■ Pedido escrito 1 ■
Transcreva fielmente a parte da crônica sobre a Estrela d'Alva que começa em "Ao lado da estrela" e vai até "como nenhuma outra.".
■ Pedido escrito 2 ■
Na crônica sobre a Estrela d'Alva, que nome recebe a nova estrela, maior e mais luminosa, que surge no horizonte?
■ Pedido escrito 3 ■
Prossiga a crônica sobre a Estrela d'Alva a partir da última frase apresentada.

■ Trecho exibido ■
+---+

Ao lado da estrela D’Alva
* Por
Urda Alice Klueger
Quando eu era pequena,
havia aquela estrela no céu, assim, de tardinha, sozinha e luminosa, e aprendi
cedo que se tratava da Estrela Vésper, ou da Estrela d’Alva, e desse nome eu
gostava mais, pois tinha até uma música homenageando aquele astro mágico, que
vinha antes da noite, e que diziam que, de manhãzinha cedo, quando todas as
outras estrelas iam embora, ela continuava lá, firme, como nenhuma outra.
Pensei muito nela,
hoje, nessa estrela que aparecia dentre morros de verdura e umidade, quando era
criança com tempo para prestar atenção a tudo, principalmente quando se tratava
de astros. Ao longo da vida o tempo foi encurtando e os horizontes estreitos da
minha cidade de morros foram fazendo com que eu prestasse menos atenção na
Estrela d’Alva, até que hoje, bem no dia de hoje, lembrei tanto, de novo,
daquela estrela que tinha até música, e saí para a amplidão da minha Enseada
para verificar se ela continuava lá no mesmo lugar, chegando antes da noite,
encantando o mundo com sua presença luminosa em plena tarde, e foi aí que veio
a surpresa: a Estrela d’Alva já não está sozinha!
Incrivelmente, agora
lá no horizonte, no final da tarde, são duas as estrelas. Julguei entender o
que acontecia: aquela um pouco menor, se bem que tão cheia de luz, era a mesma
Estrela d’Alva que via dentre os morros verde-escuros da minha infância – mas,
e a outra? Muito mais luminosa, maior, irradiando uma luz que tanto era
vermelha, quanto terna, quanto doce, lá estava a nova estrela, e não ficava
dúvida sobre de onde vinha: era a estrela chamada Marisa Letícia que hoje tomou
o rumo do céu, que agora sempre vai estar por lá cuidando do que se passa com
esta humanidade que consegue ser tão vil, às vezes, que a gente nem entende
como o universo a suporta. Bom demais saber que Dona Marisa está lá, agora,
livre e solta, sem mais sofrimentos, acima de qualquer opressão ou maldade que
queiram lhe fazer, como aquela dos pedalinhos para os netinhos – ô gente
nojenta que há sob o sol, gente podre, capaz de fazer maldades desse tipo – se
bem que ela também viveu coisas muito grandiosas, como receber chefes de Estado
na sua cozinha de gente humilde para comer o seu arroz com feijão e bife, e
lembro de Fidel Castro, vindo do continente africano e dando uma paradinha na
casa de Dona Marisa, e quando os repórteres insistiram para que viesse até à
porta e dissesse alguma coisa, ele declarou, sumamente satisfeito: “Que delícia
essa comida proletária!”. Comidinha feita por Dona Marisa, a querida, agora
Estrela.

+---+

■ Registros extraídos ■
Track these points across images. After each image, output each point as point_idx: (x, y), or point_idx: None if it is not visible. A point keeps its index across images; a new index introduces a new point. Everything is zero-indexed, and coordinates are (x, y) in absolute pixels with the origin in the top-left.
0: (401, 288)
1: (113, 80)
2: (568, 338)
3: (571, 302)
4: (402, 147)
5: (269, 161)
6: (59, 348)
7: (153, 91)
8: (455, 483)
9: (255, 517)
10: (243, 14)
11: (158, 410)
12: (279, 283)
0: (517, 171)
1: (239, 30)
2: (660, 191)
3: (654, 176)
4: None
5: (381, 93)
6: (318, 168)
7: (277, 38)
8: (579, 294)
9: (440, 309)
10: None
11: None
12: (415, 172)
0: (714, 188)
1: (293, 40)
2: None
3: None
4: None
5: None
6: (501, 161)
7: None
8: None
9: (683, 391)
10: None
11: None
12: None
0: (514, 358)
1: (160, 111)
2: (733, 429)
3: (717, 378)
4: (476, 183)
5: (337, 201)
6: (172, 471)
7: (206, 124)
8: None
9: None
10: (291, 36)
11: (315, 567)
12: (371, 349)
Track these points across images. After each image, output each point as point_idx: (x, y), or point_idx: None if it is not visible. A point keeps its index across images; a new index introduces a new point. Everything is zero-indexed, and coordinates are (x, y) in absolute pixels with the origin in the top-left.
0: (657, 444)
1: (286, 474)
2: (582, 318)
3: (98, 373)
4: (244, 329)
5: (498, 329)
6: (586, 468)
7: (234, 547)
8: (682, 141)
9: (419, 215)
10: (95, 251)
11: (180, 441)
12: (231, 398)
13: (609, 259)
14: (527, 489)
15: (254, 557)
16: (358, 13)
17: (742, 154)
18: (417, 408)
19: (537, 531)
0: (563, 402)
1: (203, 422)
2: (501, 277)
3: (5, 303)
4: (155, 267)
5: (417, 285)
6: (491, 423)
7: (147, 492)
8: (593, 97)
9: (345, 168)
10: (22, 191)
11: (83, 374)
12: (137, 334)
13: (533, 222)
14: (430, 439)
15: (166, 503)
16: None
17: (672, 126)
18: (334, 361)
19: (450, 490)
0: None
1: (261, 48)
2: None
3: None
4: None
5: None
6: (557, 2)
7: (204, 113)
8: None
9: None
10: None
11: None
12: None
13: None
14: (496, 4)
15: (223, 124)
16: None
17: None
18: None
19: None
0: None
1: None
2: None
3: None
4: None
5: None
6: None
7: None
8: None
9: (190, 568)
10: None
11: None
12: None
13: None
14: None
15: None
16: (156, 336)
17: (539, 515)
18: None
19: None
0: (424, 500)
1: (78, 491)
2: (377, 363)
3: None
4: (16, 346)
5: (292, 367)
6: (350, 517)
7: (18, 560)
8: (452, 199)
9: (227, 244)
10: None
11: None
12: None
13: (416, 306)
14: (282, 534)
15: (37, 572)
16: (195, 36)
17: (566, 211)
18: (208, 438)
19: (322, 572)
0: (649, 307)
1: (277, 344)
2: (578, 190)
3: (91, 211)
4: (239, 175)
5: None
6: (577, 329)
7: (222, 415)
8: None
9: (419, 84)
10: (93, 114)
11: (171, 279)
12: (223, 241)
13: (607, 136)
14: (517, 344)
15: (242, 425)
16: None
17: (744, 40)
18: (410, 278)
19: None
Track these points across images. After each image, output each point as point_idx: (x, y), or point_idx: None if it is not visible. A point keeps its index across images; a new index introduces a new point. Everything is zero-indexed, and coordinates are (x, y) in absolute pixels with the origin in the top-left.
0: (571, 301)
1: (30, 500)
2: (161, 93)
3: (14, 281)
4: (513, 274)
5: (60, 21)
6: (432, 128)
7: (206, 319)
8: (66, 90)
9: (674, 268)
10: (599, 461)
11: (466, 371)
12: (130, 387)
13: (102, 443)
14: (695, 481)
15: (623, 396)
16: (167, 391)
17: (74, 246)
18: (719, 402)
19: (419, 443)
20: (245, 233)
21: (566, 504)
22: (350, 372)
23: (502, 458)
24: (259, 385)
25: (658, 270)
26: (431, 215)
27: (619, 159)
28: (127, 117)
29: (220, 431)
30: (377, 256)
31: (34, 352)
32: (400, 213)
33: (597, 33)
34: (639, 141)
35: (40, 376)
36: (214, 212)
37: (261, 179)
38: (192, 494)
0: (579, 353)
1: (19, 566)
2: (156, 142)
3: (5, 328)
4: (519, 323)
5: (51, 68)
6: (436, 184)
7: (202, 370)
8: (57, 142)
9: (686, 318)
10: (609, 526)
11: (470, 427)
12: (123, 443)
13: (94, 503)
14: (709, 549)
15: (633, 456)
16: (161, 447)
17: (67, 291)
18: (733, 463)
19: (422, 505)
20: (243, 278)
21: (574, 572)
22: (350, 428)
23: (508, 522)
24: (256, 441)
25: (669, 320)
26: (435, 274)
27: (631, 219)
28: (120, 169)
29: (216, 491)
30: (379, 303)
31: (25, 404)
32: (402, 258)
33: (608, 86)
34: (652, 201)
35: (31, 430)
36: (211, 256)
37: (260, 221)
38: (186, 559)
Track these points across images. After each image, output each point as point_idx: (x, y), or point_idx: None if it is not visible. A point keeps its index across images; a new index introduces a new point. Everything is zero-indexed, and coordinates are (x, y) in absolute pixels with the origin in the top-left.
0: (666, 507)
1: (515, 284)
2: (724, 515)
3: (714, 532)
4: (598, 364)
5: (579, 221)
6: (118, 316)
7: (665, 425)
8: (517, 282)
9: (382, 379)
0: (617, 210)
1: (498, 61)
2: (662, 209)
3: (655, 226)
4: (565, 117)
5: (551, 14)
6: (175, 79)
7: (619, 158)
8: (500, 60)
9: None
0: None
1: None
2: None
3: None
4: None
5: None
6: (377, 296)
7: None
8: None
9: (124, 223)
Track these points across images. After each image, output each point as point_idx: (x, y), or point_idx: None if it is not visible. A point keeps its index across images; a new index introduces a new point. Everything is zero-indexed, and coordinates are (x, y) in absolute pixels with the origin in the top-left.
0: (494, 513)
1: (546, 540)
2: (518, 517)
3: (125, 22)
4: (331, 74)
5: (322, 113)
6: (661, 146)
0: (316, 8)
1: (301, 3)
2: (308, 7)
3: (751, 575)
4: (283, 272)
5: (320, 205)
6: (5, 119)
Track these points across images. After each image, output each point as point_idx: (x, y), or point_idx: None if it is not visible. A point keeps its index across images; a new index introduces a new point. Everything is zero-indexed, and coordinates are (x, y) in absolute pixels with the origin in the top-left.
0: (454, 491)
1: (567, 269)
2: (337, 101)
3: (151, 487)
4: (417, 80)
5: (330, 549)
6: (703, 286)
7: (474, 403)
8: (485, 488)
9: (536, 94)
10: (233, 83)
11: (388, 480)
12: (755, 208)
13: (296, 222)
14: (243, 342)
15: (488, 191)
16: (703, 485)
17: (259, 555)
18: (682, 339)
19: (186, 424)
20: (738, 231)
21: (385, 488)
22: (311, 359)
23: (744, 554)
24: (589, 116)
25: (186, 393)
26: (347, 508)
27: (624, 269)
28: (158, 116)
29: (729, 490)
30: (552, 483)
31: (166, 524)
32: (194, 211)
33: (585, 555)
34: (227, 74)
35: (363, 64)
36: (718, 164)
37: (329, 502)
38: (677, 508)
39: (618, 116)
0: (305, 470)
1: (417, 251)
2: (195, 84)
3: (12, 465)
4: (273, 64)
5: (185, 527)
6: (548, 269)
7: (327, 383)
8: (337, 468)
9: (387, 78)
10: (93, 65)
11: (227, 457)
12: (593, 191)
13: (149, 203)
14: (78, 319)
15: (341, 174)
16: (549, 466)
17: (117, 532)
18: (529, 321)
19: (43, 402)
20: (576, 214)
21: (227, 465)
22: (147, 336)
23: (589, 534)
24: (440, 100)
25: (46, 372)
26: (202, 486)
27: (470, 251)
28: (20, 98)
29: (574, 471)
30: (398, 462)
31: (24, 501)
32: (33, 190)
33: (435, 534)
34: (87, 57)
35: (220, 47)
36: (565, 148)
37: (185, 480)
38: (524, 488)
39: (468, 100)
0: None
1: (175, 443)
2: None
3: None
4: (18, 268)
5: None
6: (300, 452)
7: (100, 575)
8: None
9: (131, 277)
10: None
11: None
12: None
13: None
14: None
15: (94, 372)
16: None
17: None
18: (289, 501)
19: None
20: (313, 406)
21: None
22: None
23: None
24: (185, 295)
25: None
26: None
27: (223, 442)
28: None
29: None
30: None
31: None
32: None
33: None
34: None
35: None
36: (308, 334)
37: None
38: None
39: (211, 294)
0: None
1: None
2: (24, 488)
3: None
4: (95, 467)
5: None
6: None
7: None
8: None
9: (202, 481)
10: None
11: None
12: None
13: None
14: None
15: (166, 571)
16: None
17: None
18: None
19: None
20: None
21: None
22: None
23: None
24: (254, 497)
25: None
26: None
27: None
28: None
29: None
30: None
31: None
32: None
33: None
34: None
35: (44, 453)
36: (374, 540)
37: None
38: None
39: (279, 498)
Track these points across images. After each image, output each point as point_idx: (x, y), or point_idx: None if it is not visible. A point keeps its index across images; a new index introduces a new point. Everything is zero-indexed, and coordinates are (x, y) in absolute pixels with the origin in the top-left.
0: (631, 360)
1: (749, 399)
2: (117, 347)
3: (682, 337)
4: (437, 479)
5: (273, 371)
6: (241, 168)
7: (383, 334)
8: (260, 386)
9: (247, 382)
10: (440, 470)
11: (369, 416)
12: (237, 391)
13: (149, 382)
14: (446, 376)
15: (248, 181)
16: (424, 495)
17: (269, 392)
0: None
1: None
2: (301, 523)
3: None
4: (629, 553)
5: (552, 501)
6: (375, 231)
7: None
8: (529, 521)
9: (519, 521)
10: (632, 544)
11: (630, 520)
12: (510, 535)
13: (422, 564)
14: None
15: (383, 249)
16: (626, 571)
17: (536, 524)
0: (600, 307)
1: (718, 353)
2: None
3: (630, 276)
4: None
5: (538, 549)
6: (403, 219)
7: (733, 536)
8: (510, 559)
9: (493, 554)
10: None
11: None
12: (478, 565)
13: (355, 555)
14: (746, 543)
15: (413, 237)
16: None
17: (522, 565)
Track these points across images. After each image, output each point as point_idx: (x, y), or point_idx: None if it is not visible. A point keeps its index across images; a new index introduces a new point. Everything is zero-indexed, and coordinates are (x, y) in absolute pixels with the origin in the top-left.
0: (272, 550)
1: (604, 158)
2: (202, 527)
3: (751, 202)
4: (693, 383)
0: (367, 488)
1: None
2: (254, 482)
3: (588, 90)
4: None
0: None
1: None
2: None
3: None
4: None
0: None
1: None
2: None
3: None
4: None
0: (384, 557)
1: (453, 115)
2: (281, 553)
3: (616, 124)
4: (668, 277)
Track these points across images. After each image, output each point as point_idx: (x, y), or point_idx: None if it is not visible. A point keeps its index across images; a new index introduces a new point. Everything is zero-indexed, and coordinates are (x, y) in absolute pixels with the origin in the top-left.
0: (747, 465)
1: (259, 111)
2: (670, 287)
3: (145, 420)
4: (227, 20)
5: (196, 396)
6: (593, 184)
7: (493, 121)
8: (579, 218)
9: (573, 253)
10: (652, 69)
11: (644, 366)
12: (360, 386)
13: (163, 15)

+---+

■ Resposta 1 ■
Ao lado da estrela D’Alva
* Por
Urda Alice Klueger
Quando eu era pequena,
havia aquela estrela no céu, assim, de tardinha, sozinha e luminosa, e aprendi
cedo que se tratava da Estrela Vésper, ou da Estrela d’Alva, e desse nome eu
gostava mais, pois tinha até uma música homenageando aquele astro mágico, que
vinha antes da noite, e que diziam que, de manhãzinha cedo, quando todas as
outras estrelas iam embora, ela continuava lá, firme, como nenhuma outra.

■ Resposta 2 ■
A nova estrela se chama Marisa Letícia.

■ Resposta 3 ■
Sou pobre de palavras
quando se trata de falar de Dona Marisa, e então vou me apropriar do que disse
hoje o professor Dr. Jaci Rocha Gonçalves, dentre outras coisas teólogo e
antropólogo, a respeito dessa mulher que tão luminosa foi que acabou virando
estrela: “Uma trajetória de luta, de sabedoria silenciosa, de coerência e
firmeza com os valores que contam. O maior deles: cuidar, como mãe, dos
excluídos. A história reconhecerá no tempo oportuno em que toda a verdade virá
à tona”.
O amor que eu tinha
por ela era de tal monta que passei a maior parte do dia de hoje chorando
dolorosamente – só comecei a me conformar quando a tarde foi para o fim e a vi,
luminosa e encantadora, lá no céu, assim como tinha sido aqui na terra.
Aumenta, hoje, a minha
galeria de perdas irreparáveis, mas nasceu uma nova estrela! Querida Dona
Marisa, a gente ainda vai se encontrar!
Enseada de Brito, 02
de fevereiro de 2017.
*
Escritora de Blumenau/SC, historiadora e doutoranda em Geografia pela UFPR,
autora de vinte e seis livros (o 26º lançado em 5 de maio de 2016), entre os
quais os romances “Verde Vale” (dez edições) e “No tempo das tangerinas” (12
edições).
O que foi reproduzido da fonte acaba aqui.